■ **Given exercise**: Reproduce the material from its first line through the line that contains "105, 1086, 222]", swapping "bounding box" for "enclosing rectangle" and leaving everything else unchanged.

■ **Dataset extract**:
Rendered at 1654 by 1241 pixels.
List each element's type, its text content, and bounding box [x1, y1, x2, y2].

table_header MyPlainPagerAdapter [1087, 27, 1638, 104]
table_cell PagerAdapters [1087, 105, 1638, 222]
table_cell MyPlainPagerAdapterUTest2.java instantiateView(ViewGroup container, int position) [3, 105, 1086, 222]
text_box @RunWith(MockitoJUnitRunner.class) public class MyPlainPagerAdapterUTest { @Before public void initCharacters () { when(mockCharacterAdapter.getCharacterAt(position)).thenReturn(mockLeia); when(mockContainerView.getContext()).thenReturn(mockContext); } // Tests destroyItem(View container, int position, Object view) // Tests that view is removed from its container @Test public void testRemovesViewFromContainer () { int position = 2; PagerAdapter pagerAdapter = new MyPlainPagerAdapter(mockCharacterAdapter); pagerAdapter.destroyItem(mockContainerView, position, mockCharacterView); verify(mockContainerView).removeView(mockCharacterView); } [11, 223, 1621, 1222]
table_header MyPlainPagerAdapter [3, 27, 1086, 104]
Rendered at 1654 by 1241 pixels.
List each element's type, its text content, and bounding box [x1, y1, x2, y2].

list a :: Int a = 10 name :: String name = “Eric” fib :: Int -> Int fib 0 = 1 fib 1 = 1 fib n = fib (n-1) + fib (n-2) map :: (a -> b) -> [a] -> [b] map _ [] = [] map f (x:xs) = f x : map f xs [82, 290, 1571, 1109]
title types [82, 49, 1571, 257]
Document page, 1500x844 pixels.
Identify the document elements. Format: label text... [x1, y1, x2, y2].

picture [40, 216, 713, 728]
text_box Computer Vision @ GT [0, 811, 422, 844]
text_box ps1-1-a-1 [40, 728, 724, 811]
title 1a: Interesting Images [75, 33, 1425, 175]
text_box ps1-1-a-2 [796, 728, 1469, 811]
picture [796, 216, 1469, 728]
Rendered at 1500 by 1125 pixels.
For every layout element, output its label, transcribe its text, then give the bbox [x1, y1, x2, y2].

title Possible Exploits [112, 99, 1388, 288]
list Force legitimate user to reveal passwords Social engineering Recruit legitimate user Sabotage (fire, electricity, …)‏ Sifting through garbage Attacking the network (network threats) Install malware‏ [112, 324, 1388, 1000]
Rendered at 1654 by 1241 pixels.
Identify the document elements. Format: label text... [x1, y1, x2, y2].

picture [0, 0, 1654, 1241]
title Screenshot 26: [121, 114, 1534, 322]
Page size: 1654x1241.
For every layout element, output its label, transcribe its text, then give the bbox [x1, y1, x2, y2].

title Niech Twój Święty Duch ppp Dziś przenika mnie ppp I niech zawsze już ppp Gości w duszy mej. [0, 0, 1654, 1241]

■ **Result of this exercise**:
Rendered at 1654 by 1241 pixels.
List each element's type, its text content, and enclosing rectangle [x1, y1, x2, y2].

table_header MyPlainPagerAdapter [1087, 27, 1638, 104]
table_cell PagerAdapters [1087, 105, 1638, 222]
table_cell MyPlainPagerAdapterUTest2.java instantiateView(ViewGroup container, int position) [3, 105, 1086, 222]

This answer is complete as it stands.